Would you copy the listing below line for line, keeping every character, symbol and line break unchanged?
────────────────
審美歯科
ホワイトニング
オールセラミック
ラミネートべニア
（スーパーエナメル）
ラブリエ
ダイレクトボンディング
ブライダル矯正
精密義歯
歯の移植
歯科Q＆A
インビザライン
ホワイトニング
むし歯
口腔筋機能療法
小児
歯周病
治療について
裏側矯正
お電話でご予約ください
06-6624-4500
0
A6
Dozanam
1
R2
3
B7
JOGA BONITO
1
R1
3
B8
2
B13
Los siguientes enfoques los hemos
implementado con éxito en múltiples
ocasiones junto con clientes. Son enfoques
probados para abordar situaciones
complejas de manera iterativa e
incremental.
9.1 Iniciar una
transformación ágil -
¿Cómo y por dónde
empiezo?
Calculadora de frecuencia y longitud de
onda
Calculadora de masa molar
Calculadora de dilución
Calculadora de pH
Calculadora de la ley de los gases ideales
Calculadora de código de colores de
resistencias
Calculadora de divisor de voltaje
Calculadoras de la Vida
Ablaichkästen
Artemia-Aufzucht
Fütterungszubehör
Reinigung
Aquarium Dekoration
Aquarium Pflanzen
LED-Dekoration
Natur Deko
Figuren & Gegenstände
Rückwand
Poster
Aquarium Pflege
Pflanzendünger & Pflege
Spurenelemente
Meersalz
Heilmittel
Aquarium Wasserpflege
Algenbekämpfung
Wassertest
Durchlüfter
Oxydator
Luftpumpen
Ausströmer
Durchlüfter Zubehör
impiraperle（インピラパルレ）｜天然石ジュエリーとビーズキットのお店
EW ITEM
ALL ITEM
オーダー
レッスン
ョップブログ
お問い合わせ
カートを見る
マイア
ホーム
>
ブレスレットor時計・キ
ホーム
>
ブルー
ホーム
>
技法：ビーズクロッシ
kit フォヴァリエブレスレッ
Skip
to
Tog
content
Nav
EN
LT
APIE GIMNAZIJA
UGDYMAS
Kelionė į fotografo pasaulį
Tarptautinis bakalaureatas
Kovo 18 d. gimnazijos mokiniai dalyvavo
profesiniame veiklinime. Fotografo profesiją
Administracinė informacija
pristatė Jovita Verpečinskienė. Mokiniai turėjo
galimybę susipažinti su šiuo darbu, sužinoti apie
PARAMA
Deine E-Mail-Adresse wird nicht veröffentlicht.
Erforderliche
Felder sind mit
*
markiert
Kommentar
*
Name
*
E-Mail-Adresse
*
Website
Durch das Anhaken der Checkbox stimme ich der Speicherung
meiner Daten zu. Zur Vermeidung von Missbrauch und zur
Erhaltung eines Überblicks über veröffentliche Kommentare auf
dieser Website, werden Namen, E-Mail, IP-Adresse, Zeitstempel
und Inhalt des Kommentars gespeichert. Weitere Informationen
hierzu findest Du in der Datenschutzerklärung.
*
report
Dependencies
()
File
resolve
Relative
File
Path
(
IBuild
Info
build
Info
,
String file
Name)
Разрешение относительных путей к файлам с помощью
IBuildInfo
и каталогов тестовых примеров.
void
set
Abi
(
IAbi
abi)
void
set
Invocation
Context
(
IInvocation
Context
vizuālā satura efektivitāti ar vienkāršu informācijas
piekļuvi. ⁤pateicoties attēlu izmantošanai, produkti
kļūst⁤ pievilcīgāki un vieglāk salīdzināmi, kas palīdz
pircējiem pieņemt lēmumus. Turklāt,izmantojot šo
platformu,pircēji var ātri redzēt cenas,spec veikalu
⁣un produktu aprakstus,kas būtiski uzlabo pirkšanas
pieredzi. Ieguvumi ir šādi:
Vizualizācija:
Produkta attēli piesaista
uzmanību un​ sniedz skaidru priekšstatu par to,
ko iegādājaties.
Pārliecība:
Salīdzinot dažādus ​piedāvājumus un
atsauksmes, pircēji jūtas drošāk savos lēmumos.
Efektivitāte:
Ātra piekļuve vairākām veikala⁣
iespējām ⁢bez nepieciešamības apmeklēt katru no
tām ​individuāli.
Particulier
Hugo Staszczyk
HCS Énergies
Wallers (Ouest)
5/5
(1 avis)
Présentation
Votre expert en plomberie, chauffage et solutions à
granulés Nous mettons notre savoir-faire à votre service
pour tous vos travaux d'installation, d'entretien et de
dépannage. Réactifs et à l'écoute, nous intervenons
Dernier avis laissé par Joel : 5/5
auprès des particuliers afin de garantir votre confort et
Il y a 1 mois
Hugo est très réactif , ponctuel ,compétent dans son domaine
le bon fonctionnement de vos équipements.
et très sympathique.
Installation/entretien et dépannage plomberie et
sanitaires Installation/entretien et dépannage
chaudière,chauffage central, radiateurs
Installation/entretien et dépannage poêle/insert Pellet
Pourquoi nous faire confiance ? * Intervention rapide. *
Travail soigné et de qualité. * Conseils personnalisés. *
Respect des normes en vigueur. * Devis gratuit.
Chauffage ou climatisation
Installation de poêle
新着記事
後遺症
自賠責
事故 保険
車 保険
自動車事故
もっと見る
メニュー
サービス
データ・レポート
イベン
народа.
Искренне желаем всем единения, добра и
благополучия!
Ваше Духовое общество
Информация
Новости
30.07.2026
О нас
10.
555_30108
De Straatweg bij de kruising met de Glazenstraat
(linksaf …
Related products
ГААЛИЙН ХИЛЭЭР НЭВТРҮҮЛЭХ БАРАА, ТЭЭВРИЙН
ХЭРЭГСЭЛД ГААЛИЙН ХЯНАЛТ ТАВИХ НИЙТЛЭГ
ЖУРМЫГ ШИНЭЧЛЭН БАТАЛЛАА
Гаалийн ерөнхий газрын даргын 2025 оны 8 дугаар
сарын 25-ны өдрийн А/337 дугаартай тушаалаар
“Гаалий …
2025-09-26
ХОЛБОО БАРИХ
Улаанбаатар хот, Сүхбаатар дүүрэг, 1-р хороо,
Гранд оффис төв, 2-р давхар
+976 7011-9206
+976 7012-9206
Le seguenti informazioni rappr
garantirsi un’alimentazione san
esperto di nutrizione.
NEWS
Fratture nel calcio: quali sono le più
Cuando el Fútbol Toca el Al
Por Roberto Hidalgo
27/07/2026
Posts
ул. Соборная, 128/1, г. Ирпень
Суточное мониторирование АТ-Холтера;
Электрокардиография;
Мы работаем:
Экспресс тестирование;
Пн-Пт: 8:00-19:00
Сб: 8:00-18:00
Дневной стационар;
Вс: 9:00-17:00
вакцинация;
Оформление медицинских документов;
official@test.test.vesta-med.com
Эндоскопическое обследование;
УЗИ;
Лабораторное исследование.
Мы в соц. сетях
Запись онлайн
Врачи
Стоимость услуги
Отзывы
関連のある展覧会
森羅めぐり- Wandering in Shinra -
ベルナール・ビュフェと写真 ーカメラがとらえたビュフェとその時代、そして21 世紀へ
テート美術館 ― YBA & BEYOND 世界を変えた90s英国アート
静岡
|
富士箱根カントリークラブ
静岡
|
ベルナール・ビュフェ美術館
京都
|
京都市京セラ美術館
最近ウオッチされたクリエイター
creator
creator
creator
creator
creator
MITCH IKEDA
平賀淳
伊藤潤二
────────────────
Task answer –
審美歯科
ホワイトニング
オールセラミック
ラミネートべニア
（スーパーエナメル）
ラブリエ
ダイレクトボンディング
ブライダル矯正
精密義歯
歯の移植
歯科Q＆A
インビザライン
ホワイトニング
むし歯
口腔筋機能療法
小児
歯周病
治療について
裏側矯正
お電話でご予約ください
06-6624-4500
0
A6
Dozanam
1
R2
3
B7
JOGA BONITO
1
R1
3
B8
2
B13
Los siguientes enfoques los hemos
implementado con éxito en múltiples
ocasiones junto con clientes. Son enfoques
probados para abordar situaciones
complejas de manera iterativa e
incremental.
9.1 Iniciar una
transformación ágil -
¿Cómo y por dónde
empiezo?
Calculadora de frecuencia y longitud de
onda
Calculadora de masa molar
Calculadora de dilución
Calculadora de pH
Calculadora de la ley de los gases ideales
Calculadora de código de colores de
resistencias
Calculadora de divisor de voltaje
Calculadoras de la Vida
Ablaichkästen
Artemia-Aufzucht
Fütterungszubehör
Reinigung
Aquarium Dekoration
Aquarium Pflanzen
LED-Dekoration
Natur Deko
Figuren & Gegenstände
Rückwand
Poster
Aquarium Pflege
Pflanzendünger & Pflege
Spurenelemente
Meersalz
Heilmittel
Aquarium Wasserpflege
Algenbekämpfung
Wassertest
Durchlüfter
Oxydator
Luftpumpen
Ausströmer
Durchlüfter Zubehör
impiraperle（インピラパルレ）｜天然石ジュエリーとビーズキットのお店
EW ITEM
ALL ITEM
オーダー
レッスン
ョップブログ
お問い合わせ
カートを見る
マイア
ホーム
>
ブレスレットor時計・キ
ホーム
>
ブルー
ホーム
>
技法：ビーズクロッシ
kit フォヴァリエブレスレッ
Skip
to
Tog
content
Nav
EN
LT
APIE GIMNAZIJA
UGDYMAS
Kelionė į fotografo pasaulį
Tarptautinis bakalaureatas
Kovo 18 d. gimnazijos mokiniai dalyvavo
profesiniame veiklinime. Fotografo profesiją
Administracinė informacija
pristatė Jovita Verpečinskienė. Mokiniai turėjo
galimybę susipažinti su šiuo darbu, sužinoti apie
PARAMA
Deine E-Mail-Adresse wird nicht veröffentlicht.
Erforderliche
Felder sind mit
*
markiert
Kommentar
*
Name
*
E-Mail-Adresse
*
Website
Durch das Anhaken der Checkbox stimme ich der Speicherung
meiner Daten zu. Zur Vermeidung von Missbrauch und zur
Erhaltung eines Überblicks über veröffentliche Kommentare auf
dieser Website, werden Namen, E-Mail, IP-Adresse, Zeitstempel
und Inhalt des Kommentars gespeichert. Weitere Informationen
hierzu findest Du in der Datenschutzerklärung.
*
report
Dependencies
()
File
resolve
Relative
File
Path
(
IBuild
Info
build
Info
,
String file
Name)
Разрешение относительных путей к файлам с помощью
IBuildInfo
и каталогов тестовых примеров.
void
set
Abi
(
IAbi
abi)
void
set
Invocation
Context
(
IInvocation
Context
vizuālā satura efektivitāti ar vienkāršu informācijas
piekļuvi. ⁤pateicoties attēlu izmantošanai, produkti
kļūst⁤ pievilcīgāki un vieglāk salīdzināmi, kas palīdz
pircējiem pieņemt lēmumus. Turklāt,izmantojot šo
platformu,pircēji var ātri redzēt cenas,spec veikalu
⁣un produktu aprakstus,kas būtiski uzlabo pirkšanas
pieredzi. Ieguvumi ir šādi:
Vizualizācija:
Produkta attēli piesaista
uzmanību un​ sniedz skaidru priekšstatu par to,
ko iegādājaties.
Pārliecība:
Salīdzinot dažādus ​piedāvājumus un
atsauksmes, pircēji jūtas drošāk savos lēmumos.
Efektivitāte:
Ātra piekļuve vairākām veikala⁣
iespējām ⁢bez nepieciešamības apmeklēt katru no
tām ​individuāli.
Particulier
Hugo Staszczyk
HCS Énergies
Wallers (Ouest)
5/5
(1 avis)
Présentation
Votre expert en plomberie, chauffage et solutions à
granulés Nous mettons notre savoir-faire à votre service
pour tous vos travaux d'installation, d'entretien et de
dépannage. Réactifs et à l'écoute, nous intervenons
Dernier avis laissé par Joel : 5/5
auprès des particuliers afin de garantir votre confort et
Il y a 1 mois
Hugo est très réactif , ponctuel ,compétent dans son domaine
le bon fonctionnement de vos équipements.
et très sympathique.
Installation/entretien et dépannage plomberie et
sanitaires Installation/entretien et dépannage
chaudière,chauffage central, radiateurs
Installation/entretien et dépannage poêle/insert Pellet
Pourquoi nous faire confiance ? * Intervention rapide. *
Travail soigné et de qualité. * Conseils personnalisés. *
Respect des normes en vigueur. * Devis gratuit.
Chauffage ou climatisation
Installation de poêle
新着記事
後遺症
自賠責
事故 保険
車 保険
自動車事故
もっと見る
メニュー
サービス
データ・レポート
イベン
народа.
Искренне желаем всем единения, добра и
благополучия!
Ваше Духовое общество
Информация
Новости
30.07.2026
О нас
10.
555_30108
De Straatweg bij de kruising met de Glazenstraat
(linksaf …
Related products
ГААЛИЙН ХИЛЭЭР НЭВТРҮҮЛЭХ БАРАА, ТЭЭВРИЙН
ХЭРЭГСЭЛД ГААЛИЙН ХЯНАЛТ ТАВИХ НИЙТЛЭГ
ЖУРМЫГ ШИНЭЧЛЭН БАТАЛЛАА
Гаалийн ерөнхий газрын даргын 2025 оны 8 дугаар
сарын 25-ны өдрийн А/337 дугаартай тушаалаар
“Гаалий …
2025-09-26
ХОЛБОО БАРИХ
Улаанбаатар хот, Сүхбаатар дүүрэг, 1-р хороо,
Гранд оффис төв, 2-р давхар
+976 7011-9206
+976 7012-9206
Le seguenti informazioni rappr
garantirsi un’alimentazione san
esperto di nutrizione.
NEWS
Fratture nel calcio: quali sono le più
Cuando el Fútbol Toca el Al
Por Roberto Hidalgo
27/07/2026
Posts
ул. Соборная, 128/1, г. Ирпень
Суточное мониторирование АТ-Холтера;
Электрокардиография;
Мы работаем:
Экспресс тестирование;
Пн-Пт: 8:00-19:00
Сб: 8:00-18:00
Дневной стационар;
Вс: 9:00-17:00
вакцинация;
Оформление медицинских документов;
official@test.test.vesta-med.com
Эндоскопическое обследование;
УЗИ;
Лабораторное исследование.
Мы в соц. сетях
Запись онлайн
Врачи
Стоимость услуги
Отзывы
関連のある展覧会
森羅めぐり- Wandering in Shinra -
ベルナール・ビュフェと写真 ーカメラがとらえたビュフェとその時代、そして21 世紀へ
テート美術館 ― YBA & BEYOND 世界を変えた90s英国アート
静岡
|
富士箱根カントリークラブ
静岡
|
ベルナール・ビュフェ美術館
京都
|
京都市京セラ美術館
最近ウオッチされたクリエイター
creator
creator
creator
creator
creator
MITCH IKEDA
平賀淳
伊藤潤二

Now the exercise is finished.